While business and technology leaders strive to harness the current value of AI, the future is rapidly approaching. Establishing a robust foundation for what's next is essential. Experts predict that the future of AI will be agentic, meaning organizations will implement intelligent systems capable of performing tasks autonomously and making decisions with near-human accuracy, from coding to managing e-commerce operations and functioning as automated sales agents.
Agentic AI was a key topic at the AI Impact Tour event titled “Agentic AI — the Next Giant Leap Forward in the AI Revolution,” presented by Outshift by Cisco. The event brought together speakers from Outshift, Meta, Asana, and Intuit, alongside VB CEO Matt Marshall, to discuss how organizations can prepare for an agentic AI future and other impending advancements in AI.
Building an Agentic Future
Vijoy Pandey, GM and SVP of Outshift by Cisco, emphasized the need for distributed agentic system computing and an open, interoperable internet of agents. He highlighted, “Innovation stagnates in a walled garden. An open system enhances value for everyone involved—vendors, operators, developers, and consumers alike.”
Agentic systems that learn to communicate and interconnect can transform the human work landscape, starting with software and IT, then extending to knowledge work, services, and eventually physical labor as robotics progresses. Successful integration with existing software and environments—whether cloud-based, on-premises, or embedded in robotics—will be crucial.
To unify these systems, we need abstraction layers, including open models, tools, orchestration, secure communication, and handling probabilistic outcomes among various functionalities.
“These are significant challenges to tackle,” Pandey noted. “We are actively pursuing these issues and solutions—that’s where our focus lies.”
The Time for AI Agents is Now
The pressing question of the moment is whether the technology is sufficiently mature to realize its potential, and according to Mano Paluri, VP of generative AI engineering at Meta, it is not quite there yet—but that shouldn’t halt progress.
“You can’t afford to wait. Agents represent the next evolution of these models,” he asserted. “We’re shifting from a single model to a customizable system with multiple components.”
As we seek autonomous systems capable of perceiving, learning, reasoning, acting, and iterating to solve complex problems, considerable progress has been made in perception through foundational models capable of learning from text and images. While reasoning through intricate issues remains in early development, today’s models can learn at unprecedented scales compared to the previous decade and are beginning to exhibit planning capabilities.
The Meta AI Agent
Meta’s AI agent represents a significant step forward in the evolution of large language models (LLMs), with customization for diverse use cases at the forefront. The aim is to fine-tune models to accommodate various needs across its four billion users.
Paluri highlighted, “We envision a family of agents. This version of Meta AI acts as a user assistant, but customization will be available for businesses, creators, and advertisers, allowing them to create specific, efficient agents.”
Agentic AI Use Cases: Challenges and Opportunities
In a panel discussion featuring Paige Costello, head of AI at Asana; Shubha Pant, VP of AI/ML at Outshift; and Kumar Sricharan, VP of technology and chief architect for AI at Intuit, the conversation centered on agentic AI use cases—as well as the potential challenges and opportunities they present.
Real-World Case Studies
Agentic AI can significantly ease workflow management, which can often be time-consuming. Asana has integrated agentic AI into chat and workflow processes. For workflows, the AI can initiate requests, prioritize tasks, assess available information, and determine necessary team involvement, presenting a great starting point for businesses embracing agentic workflows.

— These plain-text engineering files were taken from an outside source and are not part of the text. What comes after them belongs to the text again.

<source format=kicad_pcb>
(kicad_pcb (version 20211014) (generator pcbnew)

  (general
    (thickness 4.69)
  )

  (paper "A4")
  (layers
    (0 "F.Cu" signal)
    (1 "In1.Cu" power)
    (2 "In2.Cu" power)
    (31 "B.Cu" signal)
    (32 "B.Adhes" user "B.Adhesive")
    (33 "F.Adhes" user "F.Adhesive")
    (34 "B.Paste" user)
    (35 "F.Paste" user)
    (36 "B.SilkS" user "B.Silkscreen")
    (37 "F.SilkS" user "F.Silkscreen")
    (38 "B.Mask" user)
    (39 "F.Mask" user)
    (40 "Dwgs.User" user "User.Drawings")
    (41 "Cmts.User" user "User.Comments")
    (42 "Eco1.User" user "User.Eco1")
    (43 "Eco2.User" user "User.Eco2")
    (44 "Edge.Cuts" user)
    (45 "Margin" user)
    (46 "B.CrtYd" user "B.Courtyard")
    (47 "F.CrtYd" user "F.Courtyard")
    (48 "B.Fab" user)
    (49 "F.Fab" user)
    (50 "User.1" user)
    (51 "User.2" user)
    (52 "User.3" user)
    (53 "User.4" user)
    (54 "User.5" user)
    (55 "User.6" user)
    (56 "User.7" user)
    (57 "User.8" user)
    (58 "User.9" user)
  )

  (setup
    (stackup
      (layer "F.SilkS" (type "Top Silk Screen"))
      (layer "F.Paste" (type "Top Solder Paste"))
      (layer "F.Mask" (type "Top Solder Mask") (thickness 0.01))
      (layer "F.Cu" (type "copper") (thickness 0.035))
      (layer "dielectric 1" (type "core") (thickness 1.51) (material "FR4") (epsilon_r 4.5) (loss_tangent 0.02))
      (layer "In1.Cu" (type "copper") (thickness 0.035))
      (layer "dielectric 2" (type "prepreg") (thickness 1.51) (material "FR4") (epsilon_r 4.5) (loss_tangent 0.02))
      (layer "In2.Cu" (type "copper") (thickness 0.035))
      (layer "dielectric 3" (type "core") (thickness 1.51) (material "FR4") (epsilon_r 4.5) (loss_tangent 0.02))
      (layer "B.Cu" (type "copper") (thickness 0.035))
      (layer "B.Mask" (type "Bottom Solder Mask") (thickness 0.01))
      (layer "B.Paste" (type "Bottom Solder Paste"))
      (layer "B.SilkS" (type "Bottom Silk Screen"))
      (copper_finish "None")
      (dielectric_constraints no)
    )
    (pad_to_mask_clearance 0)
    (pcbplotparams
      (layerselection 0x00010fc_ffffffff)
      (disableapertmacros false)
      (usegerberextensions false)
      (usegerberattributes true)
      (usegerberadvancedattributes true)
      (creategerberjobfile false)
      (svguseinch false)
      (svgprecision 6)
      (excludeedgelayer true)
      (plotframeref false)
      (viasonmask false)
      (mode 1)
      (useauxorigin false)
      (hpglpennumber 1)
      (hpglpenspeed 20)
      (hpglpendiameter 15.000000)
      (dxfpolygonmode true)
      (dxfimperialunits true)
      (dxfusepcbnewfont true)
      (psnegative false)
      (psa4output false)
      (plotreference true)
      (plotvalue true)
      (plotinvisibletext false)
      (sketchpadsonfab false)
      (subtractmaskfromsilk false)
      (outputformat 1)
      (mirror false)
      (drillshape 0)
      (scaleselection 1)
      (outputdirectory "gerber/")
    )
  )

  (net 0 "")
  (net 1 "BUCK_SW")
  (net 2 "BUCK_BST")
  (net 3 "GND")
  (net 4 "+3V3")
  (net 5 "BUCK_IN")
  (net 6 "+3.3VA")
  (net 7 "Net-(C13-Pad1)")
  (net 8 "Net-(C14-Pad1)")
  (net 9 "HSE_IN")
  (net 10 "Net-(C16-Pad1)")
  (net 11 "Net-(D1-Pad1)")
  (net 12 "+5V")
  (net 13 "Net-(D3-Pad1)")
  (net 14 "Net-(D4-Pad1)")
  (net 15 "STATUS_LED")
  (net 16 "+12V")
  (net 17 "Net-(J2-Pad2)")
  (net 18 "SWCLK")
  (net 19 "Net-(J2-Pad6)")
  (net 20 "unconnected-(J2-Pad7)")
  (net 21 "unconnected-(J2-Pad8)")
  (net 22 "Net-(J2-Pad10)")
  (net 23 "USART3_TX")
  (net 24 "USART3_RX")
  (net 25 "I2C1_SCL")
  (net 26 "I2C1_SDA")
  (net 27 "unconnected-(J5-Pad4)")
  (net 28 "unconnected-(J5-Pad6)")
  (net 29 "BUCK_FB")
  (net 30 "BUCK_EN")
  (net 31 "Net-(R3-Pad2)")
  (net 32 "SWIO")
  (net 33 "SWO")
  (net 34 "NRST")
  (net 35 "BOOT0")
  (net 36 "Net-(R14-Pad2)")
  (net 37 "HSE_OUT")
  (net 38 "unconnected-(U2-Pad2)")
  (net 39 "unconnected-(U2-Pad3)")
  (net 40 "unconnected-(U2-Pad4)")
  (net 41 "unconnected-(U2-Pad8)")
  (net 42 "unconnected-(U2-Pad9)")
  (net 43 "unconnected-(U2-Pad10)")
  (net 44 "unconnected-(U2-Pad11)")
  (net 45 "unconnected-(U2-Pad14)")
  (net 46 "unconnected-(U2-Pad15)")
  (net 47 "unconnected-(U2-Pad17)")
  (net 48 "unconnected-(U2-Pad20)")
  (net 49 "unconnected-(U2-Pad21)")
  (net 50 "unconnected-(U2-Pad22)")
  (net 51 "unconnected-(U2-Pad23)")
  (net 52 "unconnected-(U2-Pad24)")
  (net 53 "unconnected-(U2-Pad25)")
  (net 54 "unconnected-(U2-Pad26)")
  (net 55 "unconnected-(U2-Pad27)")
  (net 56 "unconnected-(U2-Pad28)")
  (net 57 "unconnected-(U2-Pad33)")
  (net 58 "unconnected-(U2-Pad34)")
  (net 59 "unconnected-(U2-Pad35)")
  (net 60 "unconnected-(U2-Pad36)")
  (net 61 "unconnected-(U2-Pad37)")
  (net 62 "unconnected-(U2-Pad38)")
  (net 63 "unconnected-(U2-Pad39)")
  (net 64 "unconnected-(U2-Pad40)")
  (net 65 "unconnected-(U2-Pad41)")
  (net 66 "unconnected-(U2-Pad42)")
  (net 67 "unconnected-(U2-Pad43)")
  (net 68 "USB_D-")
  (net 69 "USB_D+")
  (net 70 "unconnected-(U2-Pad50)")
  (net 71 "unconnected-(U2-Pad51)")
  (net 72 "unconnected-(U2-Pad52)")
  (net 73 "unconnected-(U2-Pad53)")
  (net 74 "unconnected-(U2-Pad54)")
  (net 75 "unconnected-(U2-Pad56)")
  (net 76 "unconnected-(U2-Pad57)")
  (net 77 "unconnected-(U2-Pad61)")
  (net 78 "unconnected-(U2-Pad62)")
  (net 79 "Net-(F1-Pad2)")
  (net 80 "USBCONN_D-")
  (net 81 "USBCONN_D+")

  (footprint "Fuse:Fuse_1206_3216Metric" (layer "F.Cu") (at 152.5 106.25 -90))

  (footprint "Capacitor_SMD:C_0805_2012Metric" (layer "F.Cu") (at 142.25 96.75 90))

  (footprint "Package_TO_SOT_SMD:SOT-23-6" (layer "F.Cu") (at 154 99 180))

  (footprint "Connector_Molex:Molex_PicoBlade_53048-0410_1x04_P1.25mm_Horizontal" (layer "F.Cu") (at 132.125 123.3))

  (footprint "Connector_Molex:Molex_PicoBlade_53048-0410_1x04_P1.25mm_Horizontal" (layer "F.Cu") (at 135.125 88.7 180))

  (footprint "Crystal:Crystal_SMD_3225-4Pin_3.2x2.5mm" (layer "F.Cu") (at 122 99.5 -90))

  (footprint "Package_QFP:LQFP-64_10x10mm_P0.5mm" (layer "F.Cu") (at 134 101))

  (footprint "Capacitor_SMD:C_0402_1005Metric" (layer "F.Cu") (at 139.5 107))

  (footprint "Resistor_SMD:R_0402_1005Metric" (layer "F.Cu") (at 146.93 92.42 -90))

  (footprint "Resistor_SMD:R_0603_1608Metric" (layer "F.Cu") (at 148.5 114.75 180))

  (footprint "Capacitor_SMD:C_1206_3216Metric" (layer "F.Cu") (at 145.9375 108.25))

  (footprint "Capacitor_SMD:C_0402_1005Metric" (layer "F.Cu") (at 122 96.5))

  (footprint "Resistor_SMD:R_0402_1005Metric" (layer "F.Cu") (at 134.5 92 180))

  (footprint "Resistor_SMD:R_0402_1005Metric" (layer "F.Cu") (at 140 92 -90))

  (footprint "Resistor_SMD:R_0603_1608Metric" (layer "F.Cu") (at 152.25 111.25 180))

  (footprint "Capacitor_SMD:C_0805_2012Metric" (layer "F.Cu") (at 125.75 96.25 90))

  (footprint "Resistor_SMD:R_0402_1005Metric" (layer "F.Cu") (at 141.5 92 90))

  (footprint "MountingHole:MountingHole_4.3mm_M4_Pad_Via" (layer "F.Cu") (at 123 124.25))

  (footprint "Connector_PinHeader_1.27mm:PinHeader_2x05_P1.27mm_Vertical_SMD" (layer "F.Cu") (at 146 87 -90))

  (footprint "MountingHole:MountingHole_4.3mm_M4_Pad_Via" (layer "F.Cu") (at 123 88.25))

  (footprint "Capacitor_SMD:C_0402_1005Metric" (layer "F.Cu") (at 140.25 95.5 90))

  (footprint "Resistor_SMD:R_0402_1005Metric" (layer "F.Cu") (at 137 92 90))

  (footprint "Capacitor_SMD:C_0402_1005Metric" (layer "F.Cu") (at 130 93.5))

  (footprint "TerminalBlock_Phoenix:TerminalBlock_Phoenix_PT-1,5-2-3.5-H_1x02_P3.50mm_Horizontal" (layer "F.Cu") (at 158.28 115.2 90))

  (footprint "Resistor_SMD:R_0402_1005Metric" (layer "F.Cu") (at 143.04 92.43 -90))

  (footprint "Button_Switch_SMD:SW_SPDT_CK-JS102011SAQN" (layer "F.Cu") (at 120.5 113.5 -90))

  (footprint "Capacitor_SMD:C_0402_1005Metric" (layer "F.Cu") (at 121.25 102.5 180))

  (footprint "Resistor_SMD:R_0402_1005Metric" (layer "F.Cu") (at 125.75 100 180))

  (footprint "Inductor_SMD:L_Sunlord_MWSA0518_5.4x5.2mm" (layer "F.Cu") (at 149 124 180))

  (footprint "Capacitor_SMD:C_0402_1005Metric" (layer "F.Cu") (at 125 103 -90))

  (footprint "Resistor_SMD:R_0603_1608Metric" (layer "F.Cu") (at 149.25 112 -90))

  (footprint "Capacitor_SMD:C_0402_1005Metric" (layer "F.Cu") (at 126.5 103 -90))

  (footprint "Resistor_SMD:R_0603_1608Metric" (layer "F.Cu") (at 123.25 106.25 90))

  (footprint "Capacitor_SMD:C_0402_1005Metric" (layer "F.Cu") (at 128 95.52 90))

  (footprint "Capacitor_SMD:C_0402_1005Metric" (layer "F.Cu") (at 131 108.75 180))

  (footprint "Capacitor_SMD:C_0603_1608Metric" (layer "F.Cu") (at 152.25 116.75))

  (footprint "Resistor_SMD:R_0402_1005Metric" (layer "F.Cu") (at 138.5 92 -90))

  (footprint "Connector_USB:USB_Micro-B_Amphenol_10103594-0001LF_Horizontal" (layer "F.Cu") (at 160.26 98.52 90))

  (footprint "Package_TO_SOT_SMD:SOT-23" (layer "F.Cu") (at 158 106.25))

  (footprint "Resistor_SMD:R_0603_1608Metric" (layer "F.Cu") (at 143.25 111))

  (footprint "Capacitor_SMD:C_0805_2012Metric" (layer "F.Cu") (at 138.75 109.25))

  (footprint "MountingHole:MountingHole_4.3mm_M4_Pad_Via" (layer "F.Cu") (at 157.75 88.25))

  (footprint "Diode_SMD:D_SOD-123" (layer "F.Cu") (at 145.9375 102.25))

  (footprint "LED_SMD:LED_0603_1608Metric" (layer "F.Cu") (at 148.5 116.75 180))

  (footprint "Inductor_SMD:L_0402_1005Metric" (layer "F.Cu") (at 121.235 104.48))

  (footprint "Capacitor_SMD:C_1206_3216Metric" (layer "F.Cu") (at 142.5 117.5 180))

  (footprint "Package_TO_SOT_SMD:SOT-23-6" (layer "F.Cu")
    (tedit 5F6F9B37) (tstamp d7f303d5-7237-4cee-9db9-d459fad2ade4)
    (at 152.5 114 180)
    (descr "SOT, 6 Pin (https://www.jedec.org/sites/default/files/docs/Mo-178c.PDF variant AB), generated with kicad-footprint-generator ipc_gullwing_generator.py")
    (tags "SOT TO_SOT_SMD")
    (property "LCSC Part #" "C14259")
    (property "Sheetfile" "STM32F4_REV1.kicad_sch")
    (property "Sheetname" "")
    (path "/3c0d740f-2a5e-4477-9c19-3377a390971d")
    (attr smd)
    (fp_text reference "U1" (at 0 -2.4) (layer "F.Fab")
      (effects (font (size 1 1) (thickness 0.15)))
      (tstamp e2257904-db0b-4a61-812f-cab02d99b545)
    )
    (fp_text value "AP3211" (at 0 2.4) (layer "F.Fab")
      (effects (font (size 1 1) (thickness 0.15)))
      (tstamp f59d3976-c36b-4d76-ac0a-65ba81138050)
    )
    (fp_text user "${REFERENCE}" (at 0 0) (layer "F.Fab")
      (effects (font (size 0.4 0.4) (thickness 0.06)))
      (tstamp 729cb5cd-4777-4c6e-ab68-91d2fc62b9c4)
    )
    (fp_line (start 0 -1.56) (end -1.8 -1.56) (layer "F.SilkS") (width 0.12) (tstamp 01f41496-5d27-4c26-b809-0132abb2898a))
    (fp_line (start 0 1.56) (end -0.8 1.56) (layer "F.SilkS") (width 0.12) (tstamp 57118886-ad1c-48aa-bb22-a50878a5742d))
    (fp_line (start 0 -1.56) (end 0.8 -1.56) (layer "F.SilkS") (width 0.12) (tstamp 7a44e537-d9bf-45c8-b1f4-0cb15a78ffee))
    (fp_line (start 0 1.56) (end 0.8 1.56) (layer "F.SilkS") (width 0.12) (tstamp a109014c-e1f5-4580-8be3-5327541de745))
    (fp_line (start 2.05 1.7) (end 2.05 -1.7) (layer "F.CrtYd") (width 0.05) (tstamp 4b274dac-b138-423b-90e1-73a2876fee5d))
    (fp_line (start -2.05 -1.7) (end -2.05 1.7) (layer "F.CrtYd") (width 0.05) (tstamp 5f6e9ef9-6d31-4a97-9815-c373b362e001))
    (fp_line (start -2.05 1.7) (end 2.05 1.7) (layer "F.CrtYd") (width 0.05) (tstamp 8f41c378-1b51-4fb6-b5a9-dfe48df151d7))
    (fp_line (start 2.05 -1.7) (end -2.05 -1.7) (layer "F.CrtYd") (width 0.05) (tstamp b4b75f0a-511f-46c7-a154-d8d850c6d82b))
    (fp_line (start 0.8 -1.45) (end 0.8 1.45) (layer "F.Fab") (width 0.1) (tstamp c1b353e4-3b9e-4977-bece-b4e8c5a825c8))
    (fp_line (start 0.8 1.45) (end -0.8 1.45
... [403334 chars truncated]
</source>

“The agentic aspect lies in its decision-making autonomy within these workflows,” Costello explained. “AI has vast potential to partner in various tasks. We've seen success across security and marketing sectors, as well as in creative requests requiring revisions and approvals.”
At Intuit, dynamic automation is transforming their entire suite of financial products by offering valuable insights and guidance. With diverse customer characteristics and needs, the onboarding process has become streamlined through the use of agentic AI, allowing clients to provide information effortlessly.

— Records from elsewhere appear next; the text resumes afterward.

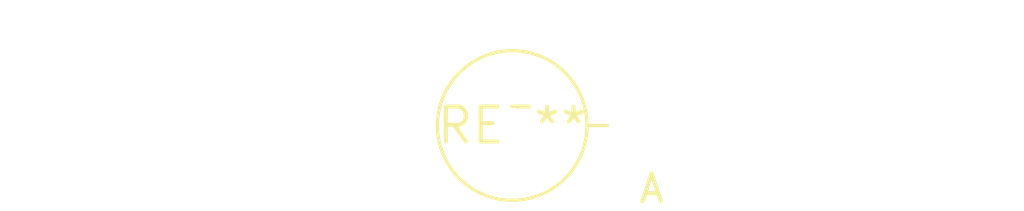
<source format=kicad_pcb>
(kicad_pcb (version 20240108) (generator pcbnew)

  (general
    (thickness 1.6)
  )

  (paper "A4")
  (layers
    (0 "F.Cu" signal)
    (31 "B.Cu" signal)
    (32 "B.Adhes" user "B.Adhesive")
    (33 "F.Adhes" user "F.Adhesive")
    (34 "B.Paste" user)
    (35 "F.Paste" user)
    (36 "B.SilkS" user "B.Silkscreen")
    (37 "F.SilkS" user "F.Silkscreen")
    (38 "B.Mask" user)
    (39 "F.Mask" user)
    (40 "Dwgs.User" user "User.Drawings")
    (41 "Cmts.User" user "User.Comments")
    (42 "Eco1.User" user "User.Eco1")
    (43 "Eco2.User" user "User.Eco2")
    (44 "Edge.Cuts" user)
    (45 "Margin" user)
    (46 "B.CrtYd" user "B.Courtyard")
    (47 "F.CrtYd" user "F.Courtyard")
    (48 "B.Fab" user)
    (49 "F.Fab" user)
    (50 "User.1" user)
    (51 "User.2" user)
    (52 "User.3" user)
    (53 "User.4" user)
    (54 "User.5" user)
    (55 "User.6" user)
    (56 "User.7" user)
    (57 "User.8" user)
    (58 "User.9" user)
  )

  (setup
    (pad_to_mask_clearance 0)
    (pcbplotparams
      (layerselection 0x00010fc_ffffffff)
      (plot_on_all_layers_selection 0x0000000_00000000)
      (disableapertmacros false)
      (usegerberextensions false)
      (usegerberattributes false)
      (usegerberadvancedattributes false)
      (creategerberjobfile false)
      (dashed_line_dash_ratio 12.000000)
      (dashed_line_gap_ratio 3.000000)
      (svgprecision 4)
      (plotframeref false)
      (viasonmask false)
      (mode 1)
      (useauxorigin false)
      (hpglpennumber 1)
      (hpglpenspeed 20)
      (hpglpendiameter 15.000000)
      (dxfpolygonmode false)
      (dxfimperialunits false)
      (dxfusepcbnewfont false)
      (psnegative false)
      (psa4output false)
      (plotreference false)
      (plotvalue false)
      (plotinvisibletext false)
      (sketchpadsonfab false)
      (subtractmaskfromsilk false)
      (outputformat 1)
      (mirror false)
      (drillshape 1)
      (scaleselection 1)
      (outputdirectory "")
    )
  )

  (net 0 "")

  (footprint "D_DO-201_P5.08mm_Vertical_AnodeUp" (layer "F.Cu") (at 0 0))

)

</source>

“Agents can autonomously operate on that information, facilitating onboarding with minimal customer effort,” Sricharan stated. Internally, these systems assist the company in navigating tax code changes, leveraging agentic AI to research and implement necessary adjustments efficiently.
“Ultimately, the goal is to predict IT issues before they occur, identify root causes when challenges arise, and provide effective mitigation strategies until resolution.”
Outshift is developing a multi-agent predictive diagnostic and remediation tool aimed at predicting IT issues, identifying root causes of problems, and offering solutions across technology frameworks. Ongoing efforts include creating architectural standards, open orchestration for agents, and protocols for inter-agent communication.
Pandey highlighted three primary challenges facing agentic AI: first, enabling agents to discover and comprehend each other's capabilities; second, fostering collaboration for problem-solving and uncertainty management; and third, ensuring effective communication through natural language, rather than rigid API structures.
“We must establish standards and open-source guidelines that address these complexities,” he added. “It’s imperative for the tech community to collaborate and build solutions collectively.”